Onboard the Mayflower was a young man named John Howland.  He traveled to the new world as the man-servant to Governor John Carver, but something happened on the voyage that showed there were bigger plans for him.  During a particularly violent storm, young John was washed overboard.  As luck, or providence would have it, he grabbed hold of a rope as he went over and held on, literally, for dear life.  Immersed in the waves, he didn’t let go and was dragged back onboard. John survived that first winter and many more, living to be around 80.  He went on to serve the new colony in several important roles, married a fellow passenger and had thousands of descendants.

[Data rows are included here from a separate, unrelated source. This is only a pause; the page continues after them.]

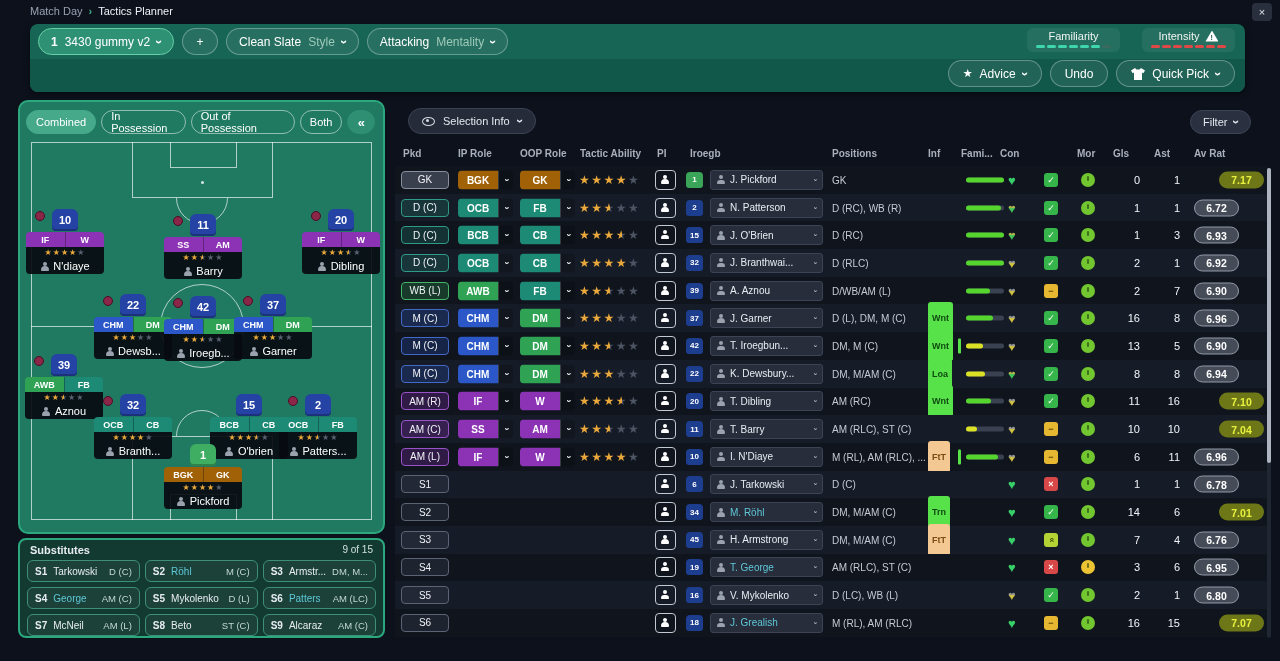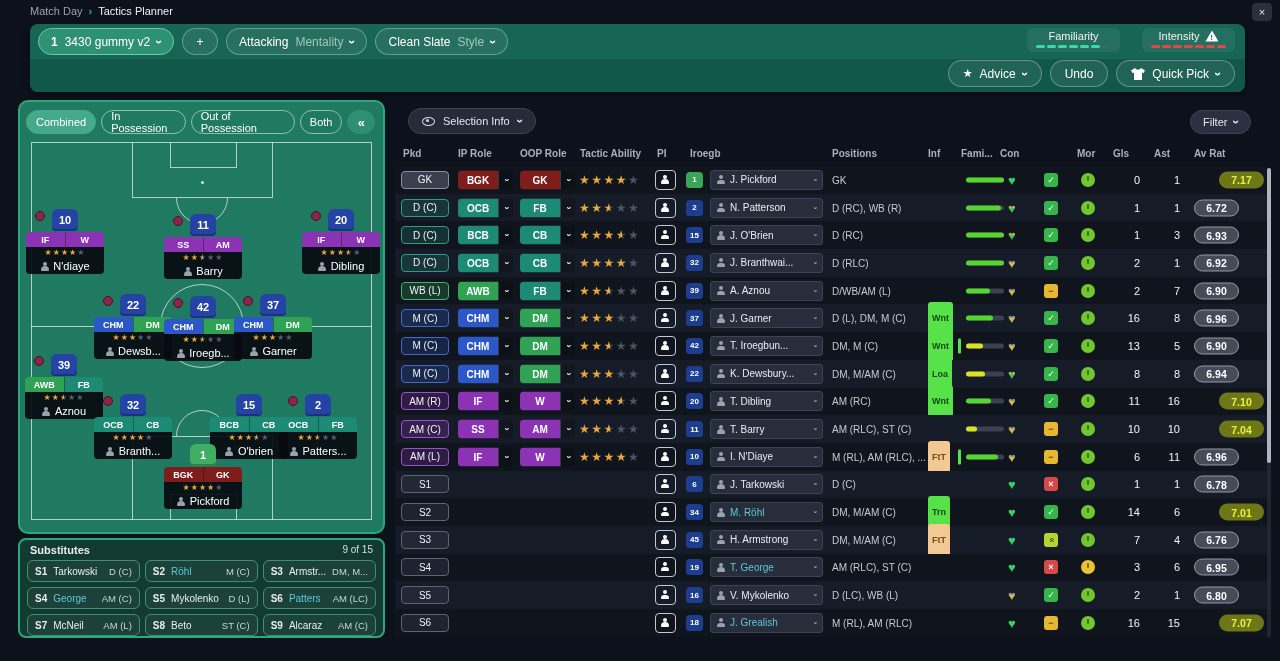--- a/index.html
+++ b/index.html
@@ -181,13 +181,13 @@
     </div>
     <div class="pill" id="add-btn">+</div>
     <div class="pill">
+      <span>Clean Slate</span>
+      <span class="sub-lab">Style</span>
+      <span class="chev">›</span>
+    </div>
+    <div class="pill">
       <span>Attacking</span>
       <span class="sub-lab">Mentality</span>
-      <span class="chev">›</span>
-    </div>
-    <div class="pill">
-      <span>Clean Slate</span>
-      <span class="sub-lab">Style</span>
       <span class="chev">›</span>
     </div>
     <div id="meters">

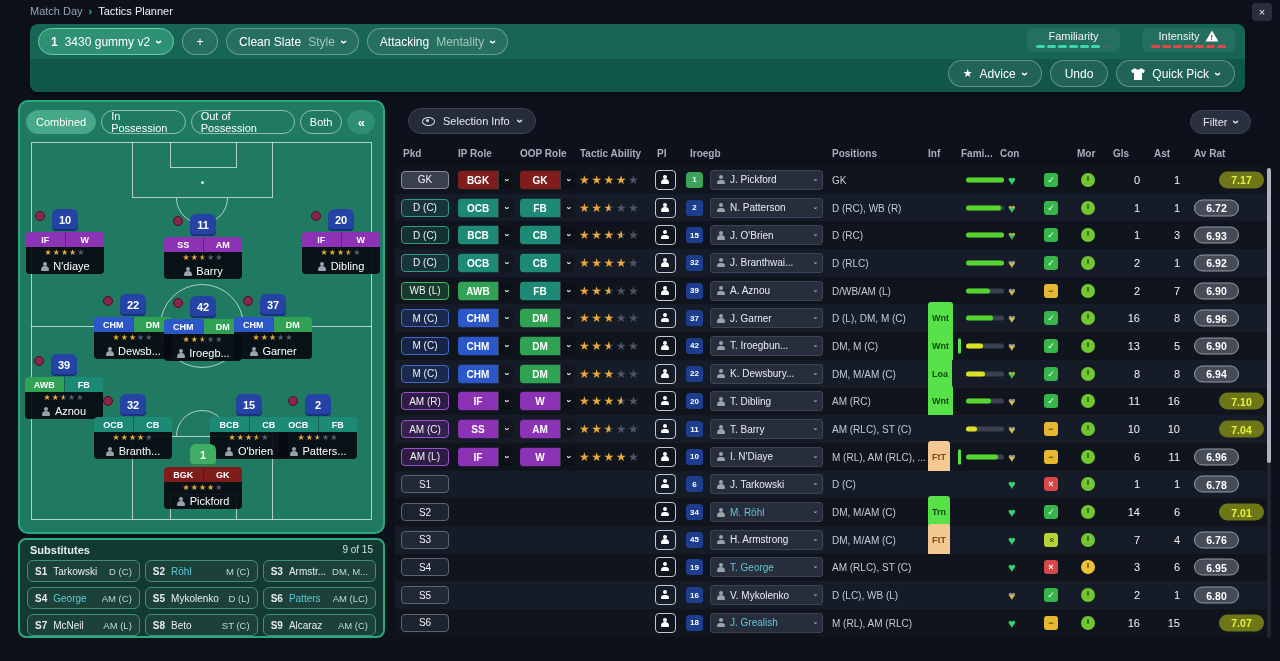--- a/index.html
+++ b/index.html
@@ -61,7 +61,7 @@
   .tok-stars { background:rgba(8,10,16,.92); height:11px; text-align:center; font-size:8px; line-height:11px; letter-spacing:1px; }
   .tok-name { background:rgba(8,10,16,.92); height:16px; border-radius:0 0 4px 4px; display:flex; align-items:center; justify-content:center; gap:4px; font-size:11px; color:#fff; }
 
-  .c-teal { background:#1d8a76; } .c-green { background:#2fa254; } .c-blue { background:#2b57c8; } .c-purple { background:#8c33b5; } .c-gk { background:#7f1d1d; }
+  .c-teal { background:#1d8a76; } .c-green { background:#2fa254; } .c-blue { background:#2b57c8; } .c-purple { background:#8c33b5; } .c-gk { background:#a16207; }
 
   .mp { position:relative; width:9px; height:9px; display:inline-block; flex:none; }
   .mp::before { content:""; position:absolute; left:2.5px; top:0; width:4px; height:4px; border-radius:50%; background:#9aa2ae; }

Family history is more than names and dates on a piece of paper.  It is the story of who you are, where you came from and the people who endured incredible odds for you to be here.  The story of John Howland is just one of the many I found when I decided to trace my own family.


If you’re ready to begin your journey to find out who you really are, there are several things to keep in mind:


  • Talk to living relatives. One small memory can lead to amazing discoveries
  • Visit the library or the county archives.
  • Remember, the internet is full of amazing information. But not all if it is correct.  Verify anything you find by checking it against records, old family bibles, etc.
  • Connect with “cousins” online. They may have already done a lot of the work for you.  But, once again, remember to verify any information.  com is a great resource for this.
  • Never make assumptions. Just because something makes sense, doesn’t make it correct. Verify, verify, verify.


Family history is a huge jigsaw puzzle that will always have pieces missing, but the more you research, the clearer the picture will become. And occasionally, when you least expect it, you’ll turn over a piece you’ve overlooked and one of those elusive missing pieces will just fall into place.